### ASSIGNED TASK
Give the number of lines in the data below containing the word "Supabase", with no other text.

### DATA FOR REVIEW
§ §

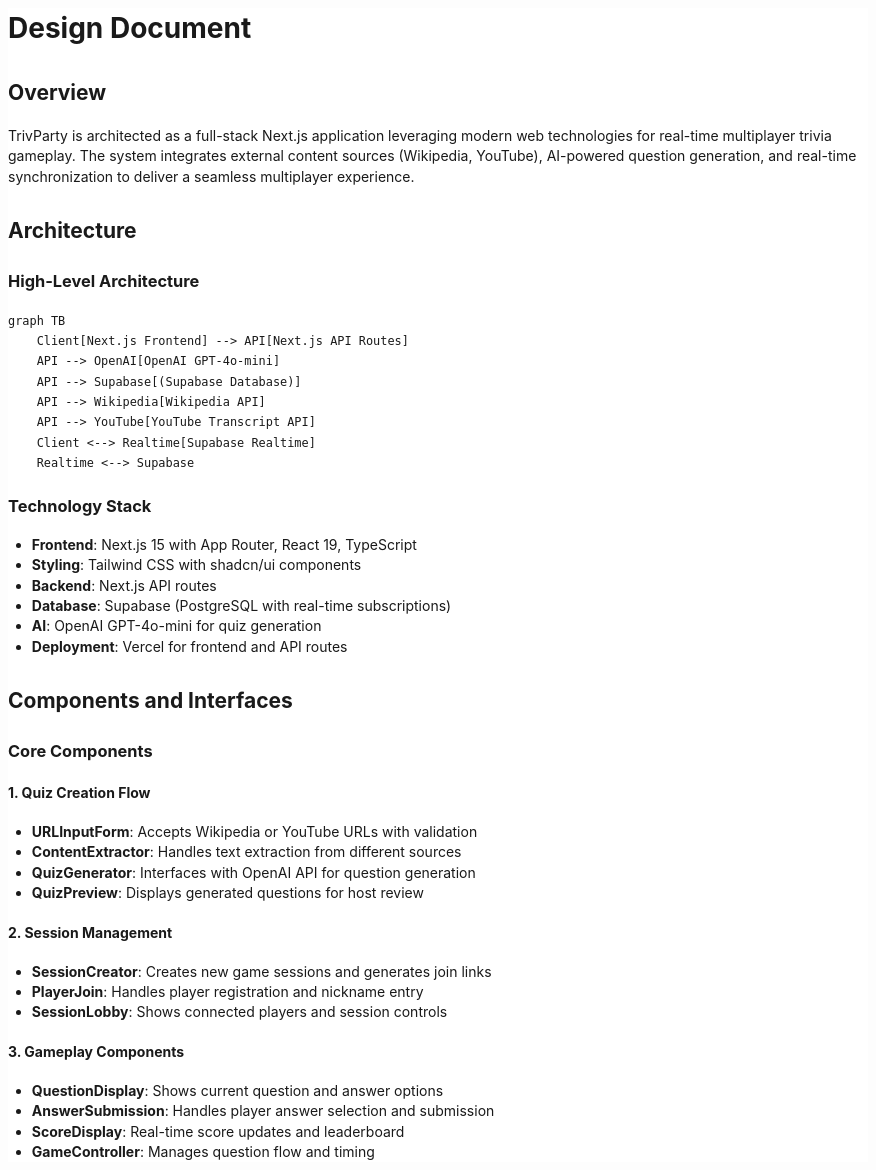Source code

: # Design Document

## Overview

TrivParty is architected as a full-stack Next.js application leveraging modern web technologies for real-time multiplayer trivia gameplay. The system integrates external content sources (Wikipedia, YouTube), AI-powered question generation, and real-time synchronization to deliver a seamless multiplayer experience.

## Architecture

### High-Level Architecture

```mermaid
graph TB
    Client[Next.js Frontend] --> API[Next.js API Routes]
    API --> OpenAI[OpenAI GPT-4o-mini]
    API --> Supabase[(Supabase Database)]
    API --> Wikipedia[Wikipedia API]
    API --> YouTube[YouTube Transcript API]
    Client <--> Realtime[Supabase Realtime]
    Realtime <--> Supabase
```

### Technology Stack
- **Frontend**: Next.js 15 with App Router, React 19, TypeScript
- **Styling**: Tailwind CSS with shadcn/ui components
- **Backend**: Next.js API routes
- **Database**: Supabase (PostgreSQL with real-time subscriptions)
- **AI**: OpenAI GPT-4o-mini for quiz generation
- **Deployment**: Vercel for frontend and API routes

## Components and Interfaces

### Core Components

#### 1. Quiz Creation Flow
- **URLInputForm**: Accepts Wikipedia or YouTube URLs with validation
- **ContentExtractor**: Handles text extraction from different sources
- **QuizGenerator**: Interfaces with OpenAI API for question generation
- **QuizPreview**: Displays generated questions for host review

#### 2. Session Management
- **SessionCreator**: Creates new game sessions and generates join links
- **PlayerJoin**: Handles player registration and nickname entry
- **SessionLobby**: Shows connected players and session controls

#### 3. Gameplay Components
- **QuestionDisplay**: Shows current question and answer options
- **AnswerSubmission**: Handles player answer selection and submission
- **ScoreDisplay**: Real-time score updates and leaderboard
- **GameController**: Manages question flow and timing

§ §

### THE ANSWER
4